CESE info: Vous êtes le rapporteur de l’avis, adopté par le CESE lors de sa session de décembre 2021, sur les orientations de la Commission européenne visant à renforcer le code européen de bonnes pratiques contre la désinformation. Dans quelle mesure la désinformation constitue-t-elle une menace pour la démocratie, et que doit faire la société civile et avec quels outils pour empêcher la propagation des «fake news»?

Thierry Libaert: La désinformation est une menace pour les démocraties parce qu’elle fragilise la confiance que nous pouvons avoir envers les institutions publiques ou la parole scientifique. Entre une vérité complexe et une information fausse mais immédiatement compréhensible, nous préférons souvent l’information fausse. La désinformation n’est pas qu’une affaire de crédulité, elle est parfois opérée dans des objectifs géopolitiques de déstabilisation, notamment lors des élections.

L’axe essentiel de l’avis voté le 9 décembre 2021 consiste à demander à la Commission européenne d’agir plus fortement pour empêcher la désinformation d’émerger, et de ne pas seulement vouloir en réduire les conséquences. On pourra toujours essayer de circonscrire les effets d’un incendie, mais il est plus utile d’empêcher les flammes d’apparaître.

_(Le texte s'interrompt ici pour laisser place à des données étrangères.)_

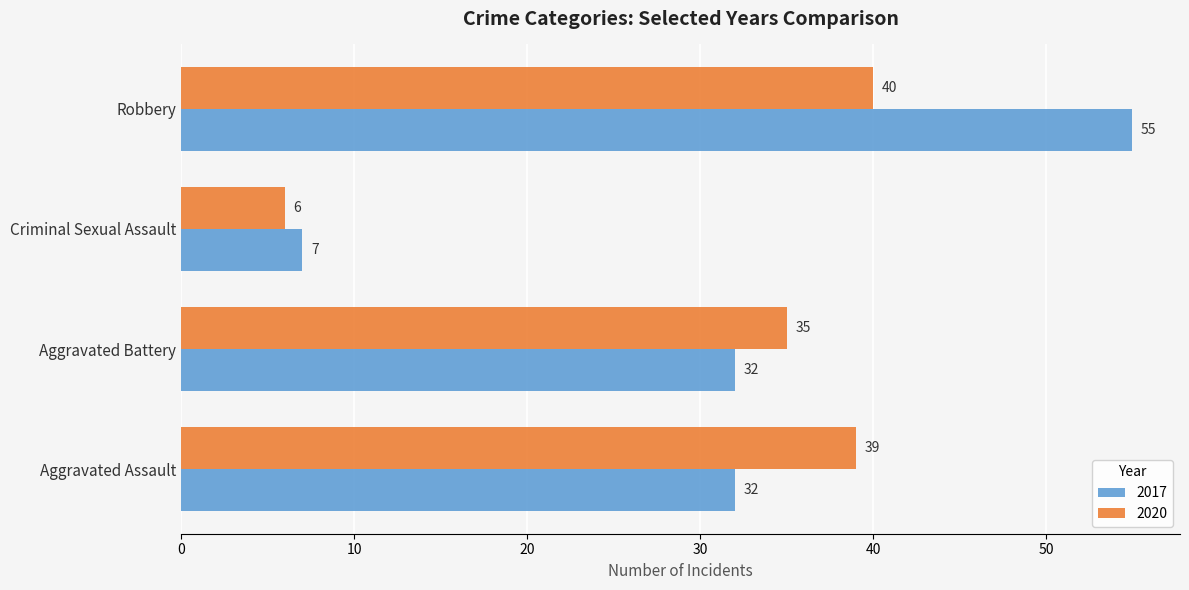

The 2020 series shows 35 at Aggravated Battery. True or false?

True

Il y a de très nombreux moyens de lutter contre la désinformation. L’un d’entre eux est de s’attaquer à sa monétisation. Avec notre groupe de travail, nous nous sommes aperçus qu’il existait un vrai business de la désinformation. Parce qu’une information fausse circule en moyenne six fois plus vite qu’une information vraie, qu’elle est davantage partagée et commentée, elle crée davantage d’activité pour une plate-forme internet. De ce fait, celle-ci est davantage susceptible de recevoir des flux publicitaires. Il a été estimé que plus de 400 millions d’euros sont ainsi gaspillés chaque année.  

Il faut éviter de penser que la désinformation ne serait que l’affaire des réseaux sociaux et des grandes plates-formes numériques. Les médias traditionnels ont également une responsabilité, notamment les chaînes télévisées d’information en continu où l’on voit défiler toute une série de pseudo-experts. Les médias doivent être plus vigilants sur la qualité réelle de leurs invités, une éducation aux médias doit se mettre en place pour permettre au public de mieux décrypter les propos tenus.

La lutte contre la désinformation ne doit aucunement servir de prétexte pour attenter à la liberté d’expression. L’éducation aux médias que nous recommandons a pour principal objectif de permettre à chacun de réellement faire la différence entre une donnée scientifique et une simple croyance ou opinion. Les partisans de Donald Trump aux États-Unis comme les populistes en Europe, notamment ceux qui au Royaume-Uni furent à l’origine du Brexit, ont bien montré le danger que représente la propagation des fausses informations pour nos démocraties.

La lutte contre la désinformation doit devenir une urgence absolue, tel est le message que notre Comité a voulu transmettre.